# SHORT PROBLEM
Reproduce word for word every line from the one containing "Answer in <instances>...</instances>." through the one containing "108H119V111H123V112H127V111H130L132 109ZM138 115L136", including both of those lines.

# MATERIAL FOR THE TASK

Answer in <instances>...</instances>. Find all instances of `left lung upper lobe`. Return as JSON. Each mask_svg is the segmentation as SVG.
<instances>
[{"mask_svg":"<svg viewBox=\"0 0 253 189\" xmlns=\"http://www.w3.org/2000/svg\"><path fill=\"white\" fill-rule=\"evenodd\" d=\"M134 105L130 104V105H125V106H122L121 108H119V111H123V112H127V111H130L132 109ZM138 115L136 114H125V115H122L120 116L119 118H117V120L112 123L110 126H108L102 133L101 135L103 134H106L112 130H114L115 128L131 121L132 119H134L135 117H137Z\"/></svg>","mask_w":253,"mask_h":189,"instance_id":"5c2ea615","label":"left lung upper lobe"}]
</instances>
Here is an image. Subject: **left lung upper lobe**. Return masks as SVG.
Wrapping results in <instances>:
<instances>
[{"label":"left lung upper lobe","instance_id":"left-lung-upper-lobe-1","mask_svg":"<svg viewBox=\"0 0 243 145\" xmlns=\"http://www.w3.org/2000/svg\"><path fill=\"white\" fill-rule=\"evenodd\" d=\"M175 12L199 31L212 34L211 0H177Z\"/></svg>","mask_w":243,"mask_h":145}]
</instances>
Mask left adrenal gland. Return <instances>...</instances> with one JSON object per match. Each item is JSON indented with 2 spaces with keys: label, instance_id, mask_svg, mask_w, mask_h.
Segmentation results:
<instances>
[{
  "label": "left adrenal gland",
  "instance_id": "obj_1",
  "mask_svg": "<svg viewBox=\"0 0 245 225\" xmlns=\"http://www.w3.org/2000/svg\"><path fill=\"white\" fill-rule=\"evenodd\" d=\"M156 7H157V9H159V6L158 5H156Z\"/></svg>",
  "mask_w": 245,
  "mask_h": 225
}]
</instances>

* * *

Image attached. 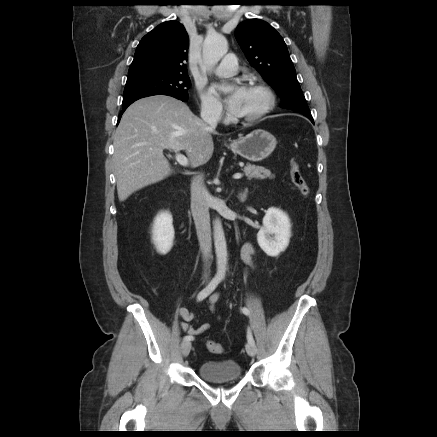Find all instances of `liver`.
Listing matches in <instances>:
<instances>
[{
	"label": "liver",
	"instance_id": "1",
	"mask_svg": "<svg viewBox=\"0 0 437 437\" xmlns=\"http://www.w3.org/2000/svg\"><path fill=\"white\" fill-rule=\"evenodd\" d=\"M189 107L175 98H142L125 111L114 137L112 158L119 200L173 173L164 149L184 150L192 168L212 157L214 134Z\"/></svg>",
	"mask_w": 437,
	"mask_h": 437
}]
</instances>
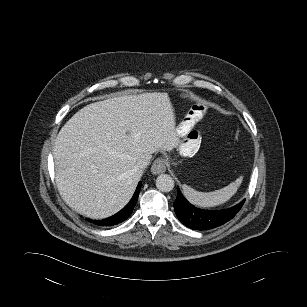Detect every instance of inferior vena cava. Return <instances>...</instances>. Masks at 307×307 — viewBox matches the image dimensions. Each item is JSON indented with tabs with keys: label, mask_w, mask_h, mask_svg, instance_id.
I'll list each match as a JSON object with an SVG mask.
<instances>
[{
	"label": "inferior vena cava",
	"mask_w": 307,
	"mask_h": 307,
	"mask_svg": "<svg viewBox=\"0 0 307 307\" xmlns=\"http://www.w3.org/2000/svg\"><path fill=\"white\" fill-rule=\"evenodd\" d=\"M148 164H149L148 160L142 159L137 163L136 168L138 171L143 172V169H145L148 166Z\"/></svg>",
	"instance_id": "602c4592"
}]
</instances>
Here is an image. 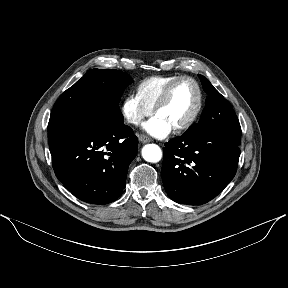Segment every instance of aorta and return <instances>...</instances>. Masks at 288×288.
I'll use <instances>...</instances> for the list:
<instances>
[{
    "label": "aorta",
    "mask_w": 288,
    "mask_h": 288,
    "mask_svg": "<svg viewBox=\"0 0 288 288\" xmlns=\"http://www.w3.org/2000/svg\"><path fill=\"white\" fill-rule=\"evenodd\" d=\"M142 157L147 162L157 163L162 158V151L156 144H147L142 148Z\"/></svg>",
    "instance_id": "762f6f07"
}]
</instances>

# TASK OUTPUT
Answer in <instances>...</instances>. Find all instances of `left lung upper lobe`. Return as JSON. Each mask_svg is the segmentation as SVG.
<instances>
[{"mask_svg":"<svg viewBox=\"0 0 253 189\" xmlns=\"http://www.w3.org/2000/svg\"><path fill=\"white\" fill-rule=\"evenodd\" d=\"M134 105L130 104V105H125V106H122L121 108H119V111H123V112H127V111H130L132 109ZM138 115L136 114H125V115H122L120 116L119 118H117V120L112 123L110 126H108L102 133L101 135L103 134H106L112 130H114L115 128L131 121L132 119H134L135 117H137Z\"/></svg>","mask_w":253,"mask_h":189,"instance_id":"5c2ea615","label":"left lung upper lobe"}]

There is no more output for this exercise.